Steve asked me to do a special tribute to Dr. Mildred Jefferson, one of my favorite people, who had died just a few weeks earlier. He had put together a short video on Dr. Jefferson which pretty much covered everything I had planned to say in my tribute. But I was honored to have the opportunity to add my few words to the adulation for Mildred—a true hero and a true lady.

Following the presentation of awards to outstanding pro-lifers, Steve and his brother Michael launched into a song routine asking why their pictures had never appeared on the cover of Defend Life, the publication of Jack Ames’ Defend Life organization.
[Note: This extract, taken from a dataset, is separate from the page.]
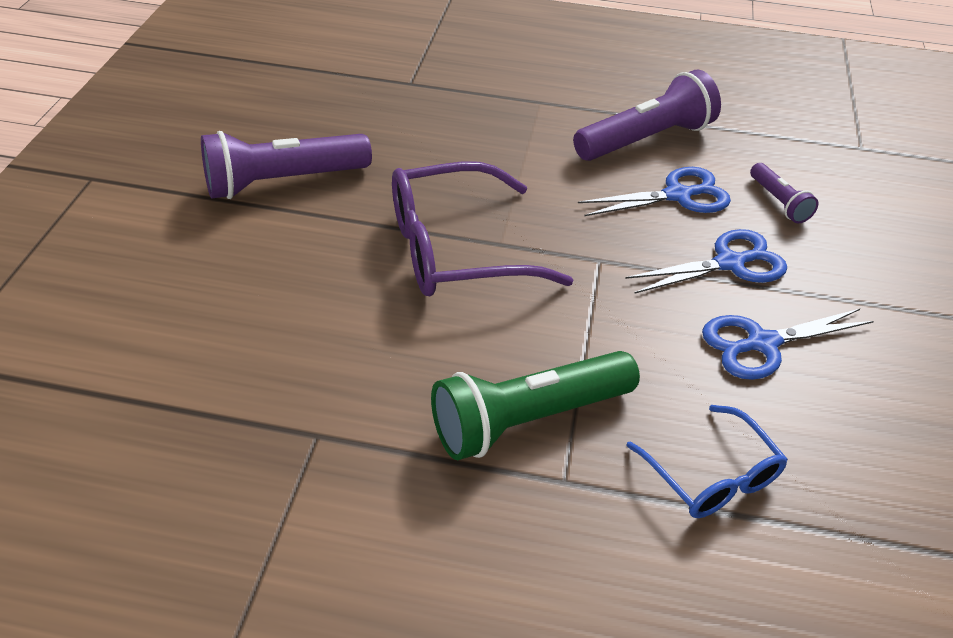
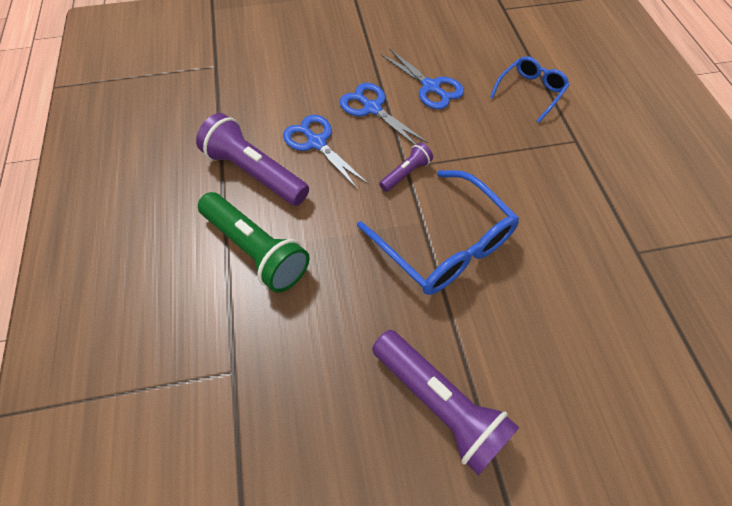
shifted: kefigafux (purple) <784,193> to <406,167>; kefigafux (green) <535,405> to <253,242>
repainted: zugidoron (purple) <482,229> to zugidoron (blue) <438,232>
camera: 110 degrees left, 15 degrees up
With Michael on guitar and the pair singing in a comical style reminiscent of the Smothers Brothers, each verse listed their many connections in the pro-life movement—somehow not enough to get them on the cover of Defend Life. Steve had borrowed my hat earlier in the evening and donned it in verse three, singing, “Joe Scheidler is a buddy; He even lets me wear his hat.” It brought down the house.

The family and I stayed an extra day in Baltimore to visit Babe Ruth’s Birthplace and Museum and Fort McHenry. We also had a chance to attend Mass at the Basilica of the Assumption, America’s first Cathedral, which also happens to be featured in the stained glass windows of the Baptistery in my home parish of Queen of All Saints in Chicago, in a pictorial history of the Catholic Church in America. Designed by Benjamin Henry Latrobe, the same architect who fashioned the United States Capitol, Assumption Basilica has been beautifully restored to its original 1806 grandeur.